Michaels and others like her look to automation not so much to control costs but to grow. The shortage of entry-level workers -- fewer people will come into the labor market in the '90s -- should force more incipient business owners to leverage technology. Smart companies will begin to use computers to think strategically. "You have to realize this is the way the marketplace is going," says former SBA economist Thomas Gray. "If you don't do it, competitors will, and they'll kill you."
Controlling Growth. Fewer start-ups can bank on riding a high-speed rail to $100 million in the '90s. Growth, when it comes, will come grudgingly. Many starting out today have resigned themselves to the dilatory ride. "I'm not looking to grow to a huge industrial complex," says Kitson Logue, who anticipates that growth without investors will plateau. "We may just have to slow the horse down a bit. But it's not going to break my heart."
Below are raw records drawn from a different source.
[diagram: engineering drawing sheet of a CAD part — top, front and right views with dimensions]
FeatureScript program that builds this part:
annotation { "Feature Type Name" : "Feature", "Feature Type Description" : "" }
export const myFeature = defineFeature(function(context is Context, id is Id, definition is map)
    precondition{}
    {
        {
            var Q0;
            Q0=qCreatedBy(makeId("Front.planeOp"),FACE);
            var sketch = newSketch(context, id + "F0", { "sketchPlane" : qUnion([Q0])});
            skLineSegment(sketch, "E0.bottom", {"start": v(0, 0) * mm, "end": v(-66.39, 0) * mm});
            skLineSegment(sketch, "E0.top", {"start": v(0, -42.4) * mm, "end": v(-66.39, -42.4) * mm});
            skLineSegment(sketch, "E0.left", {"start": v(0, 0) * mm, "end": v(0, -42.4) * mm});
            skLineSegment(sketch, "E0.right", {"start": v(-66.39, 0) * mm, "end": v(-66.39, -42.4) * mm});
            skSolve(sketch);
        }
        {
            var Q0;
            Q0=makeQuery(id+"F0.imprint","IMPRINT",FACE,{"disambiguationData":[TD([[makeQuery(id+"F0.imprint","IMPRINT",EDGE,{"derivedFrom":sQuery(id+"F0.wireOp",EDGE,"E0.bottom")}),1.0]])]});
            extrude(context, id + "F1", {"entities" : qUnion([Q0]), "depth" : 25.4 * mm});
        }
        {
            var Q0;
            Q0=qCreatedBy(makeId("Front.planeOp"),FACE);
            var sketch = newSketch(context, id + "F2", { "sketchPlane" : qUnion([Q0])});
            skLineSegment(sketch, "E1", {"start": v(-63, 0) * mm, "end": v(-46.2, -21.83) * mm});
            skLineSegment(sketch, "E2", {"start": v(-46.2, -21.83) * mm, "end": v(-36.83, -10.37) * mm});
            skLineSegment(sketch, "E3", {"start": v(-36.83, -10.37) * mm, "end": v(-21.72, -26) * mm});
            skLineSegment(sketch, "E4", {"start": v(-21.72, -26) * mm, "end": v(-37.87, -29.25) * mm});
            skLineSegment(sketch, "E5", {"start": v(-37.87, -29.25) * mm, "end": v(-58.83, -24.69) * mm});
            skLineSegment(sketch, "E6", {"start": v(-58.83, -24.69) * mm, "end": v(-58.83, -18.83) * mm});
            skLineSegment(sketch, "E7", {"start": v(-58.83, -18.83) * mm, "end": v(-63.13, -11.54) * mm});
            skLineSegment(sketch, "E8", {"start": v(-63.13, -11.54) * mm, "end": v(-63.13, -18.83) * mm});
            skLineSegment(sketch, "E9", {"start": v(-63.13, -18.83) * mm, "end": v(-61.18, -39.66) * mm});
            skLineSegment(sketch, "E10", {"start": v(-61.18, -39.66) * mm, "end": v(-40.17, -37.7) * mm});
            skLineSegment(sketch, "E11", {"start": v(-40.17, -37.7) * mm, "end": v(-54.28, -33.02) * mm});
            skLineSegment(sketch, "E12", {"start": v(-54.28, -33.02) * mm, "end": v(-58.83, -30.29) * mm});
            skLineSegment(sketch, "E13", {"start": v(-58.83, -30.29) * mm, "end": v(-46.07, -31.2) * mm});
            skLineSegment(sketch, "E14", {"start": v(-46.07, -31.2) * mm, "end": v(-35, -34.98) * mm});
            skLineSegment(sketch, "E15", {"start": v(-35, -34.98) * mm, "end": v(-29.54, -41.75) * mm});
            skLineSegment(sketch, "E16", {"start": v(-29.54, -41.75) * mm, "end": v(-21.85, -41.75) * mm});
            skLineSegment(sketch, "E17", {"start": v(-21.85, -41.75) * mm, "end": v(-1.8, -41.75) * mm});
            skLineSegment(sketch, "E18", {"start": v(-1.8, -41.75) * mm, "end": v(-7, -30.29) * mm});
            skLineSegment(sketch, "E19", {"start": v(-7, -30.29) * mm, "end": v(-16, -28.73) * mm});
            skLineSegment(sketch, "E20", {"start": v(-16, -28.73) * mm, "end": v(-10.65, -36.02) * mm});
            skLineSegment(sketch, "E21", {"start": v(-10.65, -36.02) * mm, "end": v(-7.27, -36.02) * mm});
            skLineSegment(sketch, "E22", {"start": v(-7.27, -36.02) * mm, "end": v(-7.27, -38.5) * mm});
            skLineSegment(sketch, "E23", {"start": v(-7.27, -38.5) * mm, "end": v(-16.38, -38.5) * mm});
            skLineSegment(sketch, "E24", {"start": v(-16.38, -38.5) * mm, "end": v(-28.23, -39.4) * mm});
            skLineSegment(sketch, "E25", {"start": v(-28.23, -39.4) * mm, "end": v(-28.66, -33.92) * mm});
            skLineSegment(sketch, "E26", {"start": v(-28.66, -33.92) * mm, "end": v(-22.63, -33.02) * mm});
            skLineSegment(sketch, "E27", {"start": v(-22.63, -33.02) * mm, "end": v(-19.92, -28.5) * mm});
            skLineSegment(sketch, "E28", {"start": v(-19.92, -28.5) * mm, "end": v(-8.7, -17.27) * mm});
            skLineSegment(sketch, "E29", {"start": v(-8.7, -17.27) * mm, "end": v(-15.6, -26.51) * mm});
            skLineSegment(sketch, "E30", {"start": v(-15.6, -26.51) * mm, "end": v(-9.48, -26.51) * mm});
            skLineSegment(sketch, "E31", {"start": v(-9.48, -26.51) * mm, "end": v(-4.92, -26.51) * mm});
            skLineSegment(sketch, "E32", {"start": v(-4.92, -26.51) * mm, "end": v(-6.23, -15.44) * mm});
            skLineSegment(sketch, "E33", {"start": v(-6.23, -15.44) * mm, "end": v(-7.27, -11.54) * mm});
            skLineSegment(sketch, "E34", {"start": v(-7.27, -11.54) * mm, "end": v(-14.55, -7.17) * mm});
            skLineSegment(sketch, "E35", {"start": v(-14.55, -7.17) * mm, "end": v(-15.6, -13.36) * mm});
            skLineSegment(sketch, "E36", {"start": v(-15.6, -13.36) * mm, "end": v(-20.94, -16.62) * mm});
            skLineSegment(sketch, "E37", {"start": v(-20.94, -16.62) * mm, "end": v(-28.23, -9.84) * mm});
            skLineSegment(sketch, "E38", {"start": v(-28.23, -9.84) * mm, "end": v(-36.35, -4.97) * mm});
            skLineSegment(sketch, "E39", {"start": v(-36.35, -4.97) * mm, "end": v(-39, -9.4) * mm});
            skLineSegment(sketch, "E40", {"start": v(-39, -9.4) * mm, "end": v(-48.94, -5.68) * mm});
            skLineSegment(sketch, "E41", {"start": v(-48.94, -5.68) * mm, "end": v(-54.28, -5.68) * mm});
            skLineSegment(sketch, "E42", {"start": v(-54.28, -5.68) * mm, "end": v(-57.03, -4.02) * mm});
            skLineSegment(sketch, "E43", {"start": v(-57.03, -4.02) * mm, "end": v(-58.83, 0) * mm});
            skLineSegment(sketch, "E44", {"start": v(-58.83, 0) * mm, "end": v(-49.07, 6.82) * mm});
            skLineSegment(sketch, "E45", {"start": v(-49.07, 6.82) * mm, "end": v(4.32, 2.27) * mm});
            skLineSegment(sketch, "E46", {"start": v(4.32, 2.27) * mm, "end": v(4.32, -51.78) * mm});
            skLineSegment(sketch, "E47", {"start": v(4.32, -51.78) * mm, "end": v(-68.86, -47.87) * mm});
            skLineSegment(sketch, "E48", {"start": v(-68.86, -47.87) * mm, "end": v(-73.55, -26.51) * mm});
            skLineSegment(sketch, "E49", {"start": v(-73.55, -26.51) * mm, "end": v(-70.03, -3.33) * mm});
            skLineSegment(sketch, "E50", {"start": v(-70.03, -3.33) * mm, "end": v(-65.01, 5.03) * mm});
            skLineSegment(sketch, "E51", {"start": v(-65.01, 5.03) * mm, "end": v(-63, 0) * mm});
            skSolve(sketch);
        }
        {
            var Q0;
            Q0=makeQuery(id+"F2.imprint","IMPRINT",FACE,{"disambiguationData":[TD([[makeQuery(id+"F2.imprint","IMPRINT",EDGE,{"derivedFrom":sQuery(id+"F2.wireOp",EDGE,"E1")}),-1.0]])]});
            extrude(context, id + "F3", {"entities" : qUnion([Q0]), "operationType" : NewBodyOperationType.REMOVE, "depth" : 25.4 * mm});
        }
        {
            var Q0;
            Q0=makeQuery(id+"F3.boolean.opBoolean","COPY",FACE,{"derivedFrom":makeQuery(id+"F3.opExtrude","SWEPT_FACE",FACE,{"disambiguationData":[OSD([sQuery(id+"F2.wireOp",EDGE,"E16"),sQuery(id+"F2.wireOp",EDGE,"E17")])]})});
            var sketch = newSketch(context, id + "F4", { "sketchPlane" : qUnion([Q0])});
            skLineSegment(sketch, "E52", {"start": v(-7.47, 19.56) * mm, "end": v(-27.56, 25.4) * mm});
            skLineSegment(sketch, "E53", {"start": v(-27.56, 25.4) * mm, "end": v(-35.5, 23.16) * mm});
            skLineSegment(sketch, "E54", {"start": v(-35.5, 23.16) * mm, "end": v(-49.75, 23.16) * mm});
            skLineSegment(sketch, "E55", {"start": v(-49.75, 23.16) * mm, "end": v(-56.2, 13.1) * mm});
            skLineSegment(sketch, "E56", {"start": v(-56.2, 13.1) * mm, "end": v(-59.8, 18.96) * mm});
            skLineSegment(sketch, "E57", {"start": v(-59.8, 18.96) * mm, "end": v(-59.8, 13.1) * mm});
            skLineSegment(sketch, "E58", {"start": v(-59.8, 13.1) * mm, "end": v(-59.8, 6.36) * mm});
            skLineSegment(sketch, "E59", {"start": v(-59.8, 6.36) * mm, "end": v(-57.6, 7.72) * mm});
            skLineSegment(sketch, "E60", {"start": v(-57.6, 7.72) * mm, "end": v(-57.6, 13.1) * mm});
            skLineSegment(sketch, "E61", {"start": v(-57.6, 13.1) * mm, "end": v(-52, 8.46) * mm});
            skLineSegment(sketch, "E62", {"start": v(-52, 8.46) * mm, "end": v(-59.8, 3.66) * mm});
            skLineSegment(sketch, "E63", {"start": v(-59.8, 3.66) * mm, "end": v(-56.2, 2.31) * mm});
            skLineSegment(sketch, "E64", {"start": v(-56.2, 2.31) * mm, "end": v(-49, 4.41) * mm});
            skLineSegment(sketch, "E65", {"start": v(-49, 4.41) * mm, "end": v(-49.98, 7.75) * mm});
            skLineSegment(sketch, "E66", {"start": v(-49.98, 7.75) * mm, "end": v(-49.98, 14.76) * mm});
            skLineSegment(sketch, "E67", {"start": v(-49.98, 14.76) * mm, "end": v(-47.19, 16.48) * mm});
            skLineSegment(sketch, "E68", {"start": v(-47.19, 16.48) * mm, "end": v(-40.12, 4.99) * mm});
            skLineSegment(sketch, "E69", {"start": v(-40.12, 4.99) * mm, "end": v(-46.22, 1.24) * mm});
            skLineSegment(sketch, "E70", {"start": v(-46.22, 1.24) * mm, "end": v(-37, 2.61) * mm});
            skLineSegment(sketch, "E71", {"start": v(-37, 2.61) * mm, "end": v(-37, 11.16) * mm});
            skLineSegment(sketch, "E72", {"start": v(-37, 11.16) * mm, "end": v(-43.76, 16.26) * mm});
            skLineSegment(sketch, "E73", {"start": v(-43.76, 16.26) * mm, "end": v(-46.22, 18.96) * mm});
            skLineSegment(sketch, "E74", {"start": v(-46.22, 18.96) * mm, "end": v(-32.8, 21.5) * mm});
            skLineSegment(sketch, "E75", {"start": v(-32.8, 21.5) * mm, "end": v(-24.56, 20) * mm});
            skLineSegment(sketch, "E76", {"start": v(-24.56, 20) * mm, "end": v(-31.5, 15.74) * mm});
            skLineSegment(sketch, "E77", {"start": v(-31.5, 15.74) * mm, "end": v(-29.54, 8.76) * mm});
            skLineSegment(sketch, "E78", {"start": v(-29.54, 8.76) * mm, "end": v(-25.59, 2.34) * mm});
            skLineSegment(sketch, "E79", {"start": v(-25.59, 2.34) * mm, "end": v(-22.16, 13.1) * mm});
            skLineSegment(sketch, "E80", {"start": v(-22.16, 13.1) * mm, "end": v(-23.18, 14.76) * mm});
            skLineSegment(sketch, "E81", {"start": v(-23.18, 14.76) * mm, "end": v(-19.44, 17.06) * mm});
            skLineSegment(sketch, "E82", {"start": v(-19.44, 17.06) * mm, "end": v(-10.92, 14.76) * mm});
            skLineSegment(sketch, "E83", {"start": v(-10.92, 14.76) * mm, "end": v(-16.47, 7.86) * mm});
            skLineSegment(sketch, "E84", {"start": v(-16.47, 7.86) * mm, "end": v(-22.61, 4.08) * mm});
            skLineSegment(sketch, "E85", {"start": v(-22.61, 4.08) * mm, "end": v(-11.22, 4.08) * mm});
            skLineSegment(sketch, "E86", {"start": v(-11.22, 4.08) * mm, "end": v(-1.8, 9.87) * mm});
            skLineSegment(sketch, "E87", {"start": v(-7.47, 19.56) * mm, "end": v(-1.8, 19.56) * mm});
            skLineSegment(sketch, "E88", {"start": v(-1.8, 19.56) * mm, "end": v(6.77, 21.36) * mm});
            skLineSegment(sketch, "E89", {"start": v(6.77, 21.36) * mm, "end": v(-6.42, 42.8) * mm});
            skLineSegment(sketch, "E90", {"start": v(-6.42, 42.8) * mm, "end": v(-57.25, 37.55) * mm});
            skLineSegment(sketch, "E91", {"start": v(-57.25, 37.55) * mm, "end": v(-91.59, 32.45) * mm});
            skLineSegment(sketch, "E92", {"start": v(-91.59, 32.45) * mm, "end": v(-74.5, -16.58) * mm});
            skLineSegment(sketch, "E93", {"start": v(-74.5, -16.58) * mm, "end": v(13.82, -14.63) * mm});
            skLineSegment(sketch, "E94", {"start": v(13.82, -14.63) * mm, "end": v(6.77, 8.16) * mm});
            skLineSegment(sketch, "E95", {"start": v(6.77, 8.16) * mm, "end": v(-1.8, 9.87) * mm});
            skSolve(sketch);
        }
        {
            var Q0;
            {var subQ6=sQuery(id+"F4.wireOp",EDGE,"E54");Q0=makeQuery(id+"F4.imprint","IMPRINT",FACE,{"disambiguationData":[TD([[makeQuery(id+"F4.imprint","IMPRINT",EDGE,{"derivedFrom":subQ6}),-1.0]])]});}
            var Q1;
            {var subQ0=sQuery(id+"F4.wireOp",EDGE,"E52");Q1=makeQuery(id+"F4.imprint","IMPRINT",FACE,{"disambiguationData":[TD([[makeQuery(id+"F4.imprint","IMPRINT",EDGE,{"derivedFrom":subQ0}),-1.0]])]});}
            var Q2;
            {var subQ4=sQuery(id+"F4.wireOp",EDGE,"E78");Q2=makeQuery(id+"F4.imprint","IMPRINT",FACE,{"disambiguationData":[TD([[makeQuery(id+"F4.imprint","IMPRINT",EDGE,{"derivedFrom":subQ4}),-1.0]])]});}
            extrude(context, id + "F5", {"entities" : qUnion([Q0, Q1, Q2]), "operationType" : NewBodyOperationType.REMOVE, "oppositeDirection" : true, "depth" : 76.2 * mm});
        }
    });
In a similar spirit, Michaels casts a cold eye on growth, even though her earnings could support it. "We're not trying to blow the doors out," she says. "There's a danger when you achieve some success early on to expand, expand, expand. We're trying not to make too many mistakes. We want to go slowly." She says she will limit growth to four stores.
Is this a failure of courage or vision? Are these fainthearted entrepreneurs? Or do they have their eyes on other goals? Such as profits. And what they want out of the business. After all, when the business is personally financed, they have to be as attentive to the bottom line as to the top. Michaels became profitable within the first six months.
The Logues were profitable every month last year but one. "This year we'll drop 2% to 3% to the bottom line," Kitson notes. "We've got to be at least marginally profitable. Just in case we want to attract a banker. Besides, a loss comes out of our pocket."
Perhaps their measured approach to growth makes these businesses hardier ventures. Companies that grow more slowly are bound to have better control of their cash. Over time it may mean better growth and better profits.
* * *
The marketplace today shows a start-up little mercy. Truth is, it's hardly been this difficult since Hoover. The evidence is only too plentiful: An economy lingering in anemia. Seed capital in scarce supply. Banks too troubled to lend. Real estate values tumbling. Corporate profits and expenditures down. Withered confidence and weak spending by consumers. Companies small and large competing for shelter in the bankruptcy courts. It makes the '80s start-up look like a garden party.
So how can it be any fun? The rewards of starting a company have never been less obvious. Why are so many nontraditional entrepreneurs daring it? Maybe because the business is not all there is to their lives.
What founders such as Michaels, Bettinardi, and the Logues seek is not mercurial growth. It's not a trove of equity or an army of dedicated and grateful employees. They don't long to revolutionize their industries or be lionized in the press. What they want, instead, is license. To work as they want, live where they will. To have a life, not just a balance sheet. To some degree, they are starting businesses for the reasons founders always have: Freedom. Control over their lives. Financial comfort for their families. Desire for autonomy and control consistently outranks wealth in surveys attempting to plumb the complex motivations of men and women who start businesses. But what distinguishes this generation of entrepreneurs is a conviction that their companies remain subordinate to (instead of a substitute for) the rest of their lives.
Maybe it's a return to simpler values. Ed Bettinardi wanted to live in the same house in the same Denver neighborhood. He wanted to be able to send his kids to college and someday retire. Susan Michaels wanted to call her own shots after a nomadic broadcasting career. She craved more time with her husband at their country home. Julie and Kitson Logue wanted to raise a family in South Bend, spend their weekends riding horses and rooting for the Irish. Surely, a thriving business could deliver all that.
But not at the start. Their humble ambitions notwithstanding, their infant companies, in every case, demanded the time and energy the founders had pledged to their personal lives. "It's taken more time, more money, more work, more everything," reports Kitson Logue. He and Julie have had to postpone children as a result. Since starting his business, Bettinardi sees less of the family he vowed to support. For Susan Michaels, the summer passed before she picked even one blackberry from the bushes on her land.
Not that you'll hear disappointment in their voices. Just patience. The rewards, if modest and hard won, are nonetheless sweet. "I'm a guy who should be out vaccinating dogs," says Kitson Logue. "Running this business, two days are never the same -- two hours are never the same." Three years into it, older, heavier, suffering from "bad guts," he concedes the returns have failed to come in torrents. "We haven't made a gigantic monster of a business." But he measures his yield in satisfaction, anyway. "You know, if the bugger went belly-up tomorrow, we'd still have a pretty good feeling of having accomplished something."